Mises Wire

“Diversity at the Fed” and the Arena for Allowable Discourse

sanders and clinton

The Washington Post reported on the Democratic candidates’ proposals for changing the Federal Reserve. Clinton has recently announced “that the Fed needs to be more representative of America as a whole and that commonsense reforms — like getting bankers off the boards of regional Federal Reserve banks — are long overdue.” In a letter to Janet Yellen, the current Fed chairwoman, Sanders has made similar statements with other lawmakers (as quoted in the Washington Post article):

“Given the critical linkage between monetary policy and the experiences of hardworking Americans, the importance of ensuring that such positions are filled by persons that reflect and represent the interests of our diverse country, cannot be understated,” the letter states. “When the voices of women, African-Americans, Latinos, and representatives of consumers and labor are excluded from key discussions, their interests are too often neglected.”

Unfortunately, changing the demographic makeup of central bank officials in an effort to raise the incomes of particular demographic groups is tantamount to slapping a food label on a box of rat poison in an effort to make it safe to consume.

It should be obvious that the consequences of credit expansion are wholly independent of who pulls the lever, so this emphasis on diversity at the Fed is misplaced — especially since the Fed generates and exacerbates the very same income and wealth inequality the progressive Left purports to despise.

Of course, their push for diversity at the Fed is coupled with a push for protracted low interest rate policy: “They also urged the central bank to consider the high unemployment rate among some racial groups as it debates whether to keep pulling back its support for the American economy.” Now even the weak, compromised calls for a return to “normal” (but still artificial) interest rates and saner (but still centrally planned) monetary policy can be labeled anti-diversity or racist. The PC narrative will further marginalize, radicalize, and demonize the sanest positions like ending the Fed, removing government interventions, and allowing unhampered markets to flourish.

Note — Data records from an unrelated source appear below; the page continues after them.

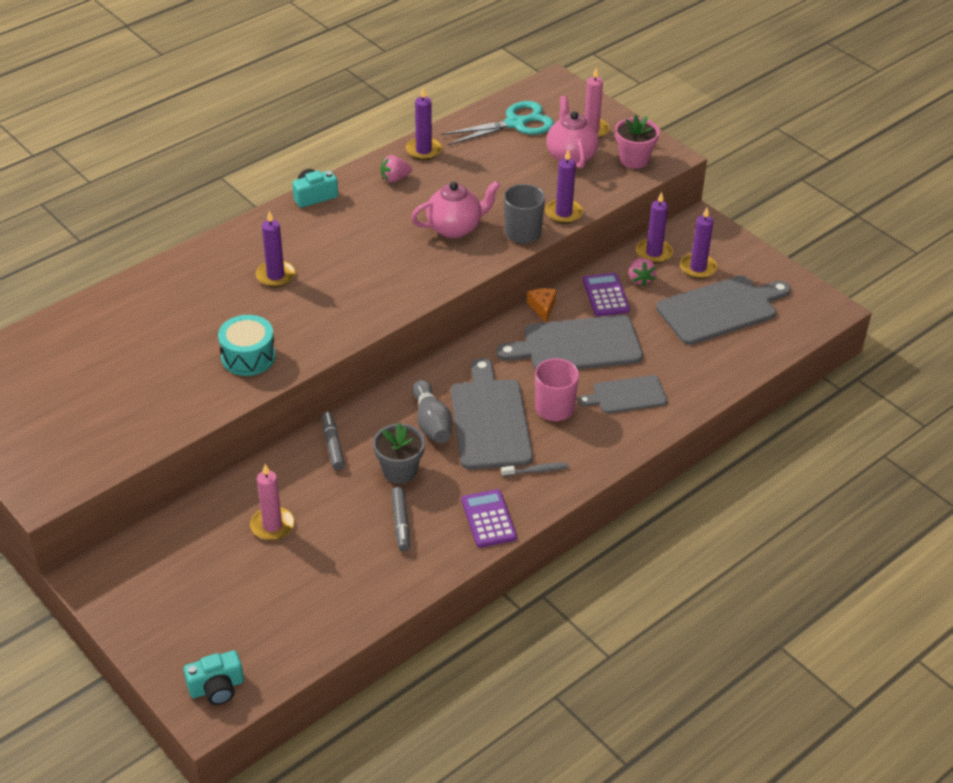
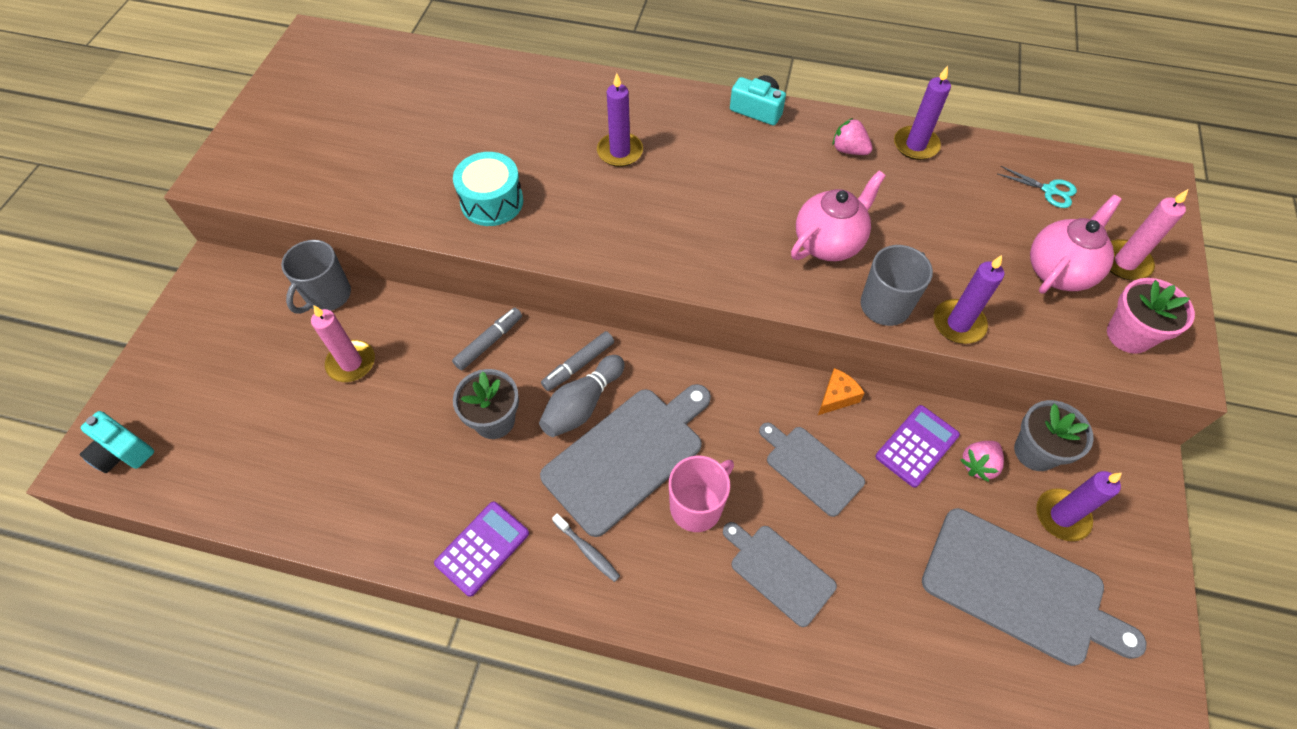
camera: 55 degrees right, 15 degrees up
(193, 514) = (328, 295): none -> grey mug
(401, 523) = (423, 468): grey marker -> grey marker (579, 365)
(455, 228) = (828, 243): pink teapot -> pink teapot turned 75 degrees counterclockwise
(515, 123) = (1049, 190): turquoise scissors -> turquoise scissors, size x0.50
(577, 345) = (811, 468): grey cutting board -> grey cutting board, size x0.60
(654, 253) = (1035, 451): purple candle -> grey flower pot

The irony is that these positions are markedly pro-social cooperation, pro-prosperity, and against inequality produced by artificial booms and busts, Cantillon effects, and government intervention. Yet in the current mainstream established arena for discourse, where everything seems to be its opposite, these “extreme” positions aren’t even vilified as much anymore, but are increasingly out-of-bounds and ignored entirely.  The debate is moving away from whether or not we should have central banks (to the extent that this was ever up for debate), and toward which demographic groups should have the honor of wreaking havoc on our economy by manipulating credit markets.